[Stored records]
* * * * * * * * *
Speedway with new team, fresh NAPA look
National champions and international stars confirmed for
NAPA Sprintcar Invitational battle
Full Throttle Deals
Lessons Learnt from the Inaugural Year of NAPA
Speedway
* * * * * * * * *
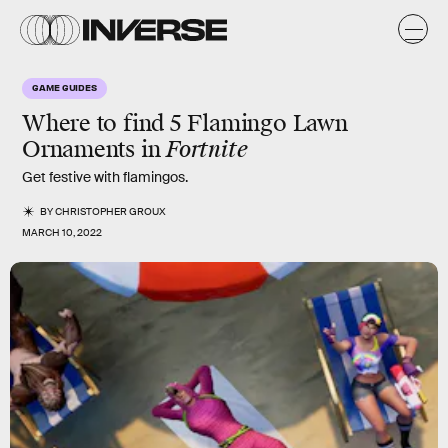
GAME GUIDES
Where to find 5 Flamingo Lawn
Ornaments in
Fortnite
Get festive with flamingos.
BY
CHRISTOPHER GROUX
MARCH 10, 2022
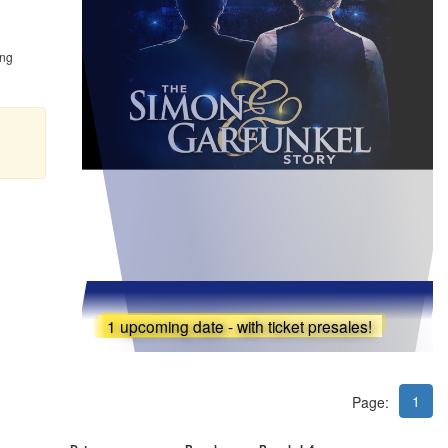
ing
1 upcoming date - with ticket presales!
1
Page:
* * * * * * * * *
Find each line in the records that contains the word "Speedway" and copy those lines out.

_Completed task_.
Speedway with new team, fresh NAPA look
Speedway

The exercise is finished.